With CUA training under their seatbelts, the E-Business team was able to look at their site in a whole new way as they collaborated with HFI.

"The training really helped us see how users interacted with the site," says Kim. "As a small but important example, consider our old SAVINGS tab. We called it Savings because the internal name of the program is Show Your Card & Save, and it's referred to internally as Savings. But when we conducted our research, users defined this as Discounts – and more importantly Discounts for Members. Now that shows the importance of labeling. It also shows the importance of having data feed your design."

"As such," Kim adds, "we've changed the label from Savings to Discounts for Members. In our second round of validation testing, when we spoke to users about this label and asked what they would expect to see there, they indicated that, in fact, they expect to see 'All of My Discounts,' the aggregated discounts their AAA membership provides them on auto insurance, travel, etc. Users think much more holistically."

So far the new site design, driven by key marketing objectives and user perceptions, is outperforming the original design in many areas. Members and non-members are finding what they are looking for – user testing revealed a 99% success rate, compared to the original 54% – leading to increases in traffic to key pages like membership and auto insurance, resulting in more online leads, and increased consumer awareness about the breadth of AAA's product offerings.

The Long and Winding Road to Usability

Scott, Kim and their team understand that user-centered design is more like a road than a destination. "It's an evolving site," says Scott. "Rome was not built in a day. We are approaching the new website in a systematic, phased fashion that gives us an opportunity to succeed by building on preceding phases. Now we're implementing persuasive Web 2.0 features like social networking for the AAA community."

Kim says that many of their ongoing design initiatives are centered around persuasion, emotion, and trust (PET design™). "It's important to engage our members in an ongoing fashion," says Kim. "We've reorganized the site and begun the process of restyling our content with an emotional appeal – rewriting it from a perspective of being in our users' shoes."

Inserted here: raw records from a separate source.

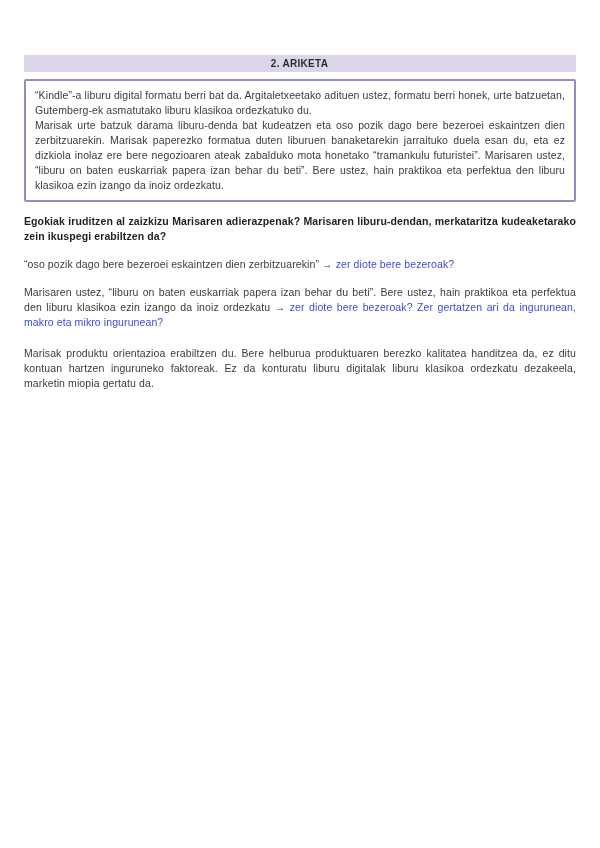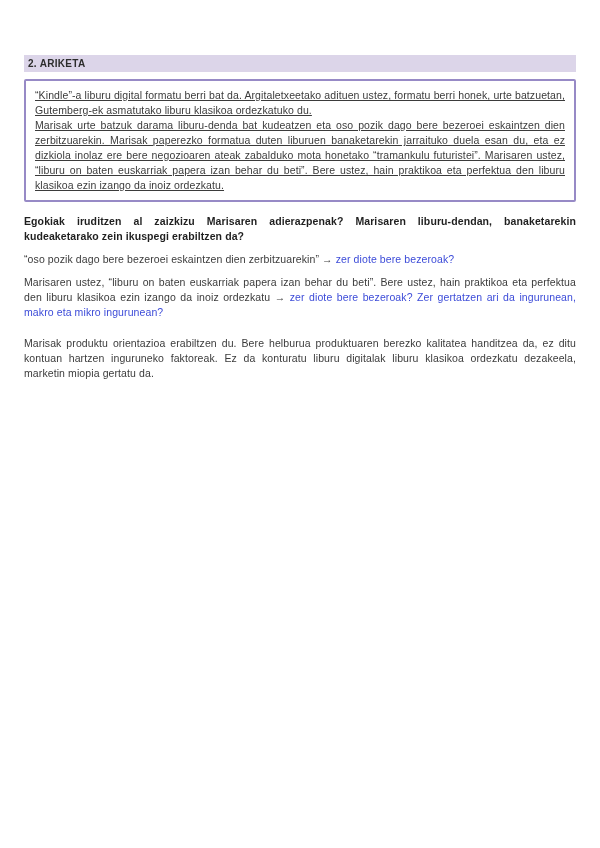--- a/index.html
+++ b/index.html
@@ -28,6 +28,7 @@
     letter-spacing: 0.3px;
     padding: 3px 5px 3px 4px;
     line-height: 11px;
+    text-align: center;
   }
   .quote-box {
     margin-top: 7px;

The Road Map to Usability.... (Continued)

The E-Business team is happy about how CUA training has already begun to impact AAA Mid-Atlantic.

"It has provided a different perspective," says Scott. "The difference between our approach now and the way we used to do things is like night and day. Now, when we engage a business line on any project or initiative, they understand that we will deliver a solution to their business objectives by utilizing a user-centered approach…looking at a more balanced approach between the user experience and perspective and our own internal business needs."

"It's nothing short of a culture change," agrees Kim. "Over time, hopefully, we'll have institutionalized usability so well that every area of the organization will be thinking that way on its own."

Spencer Gerrol, HFI's Executive Director, says that since undergoing CUA training, AAA Mid-Atlantic's E-Business team are not just practitioners of user-centered design, they are becoming real leaders in the field. "They can become teachers of the value of usability," he says.

Scott modestly says, "What we wanted to do was work with HFI at every step, not just follow along. We wanted to really be involved in the process. HFI were great mentors, but because we had taken CUA training we weren't going to be beholden to them either – we were going to apply these principles ourselves. We've put tools in our toolbox, now let's apply them in an ongoing, evolutionary way."

Certainly seems as if CUA training has put AAA Mid-Atlantic's E-Business team in the driver's seat.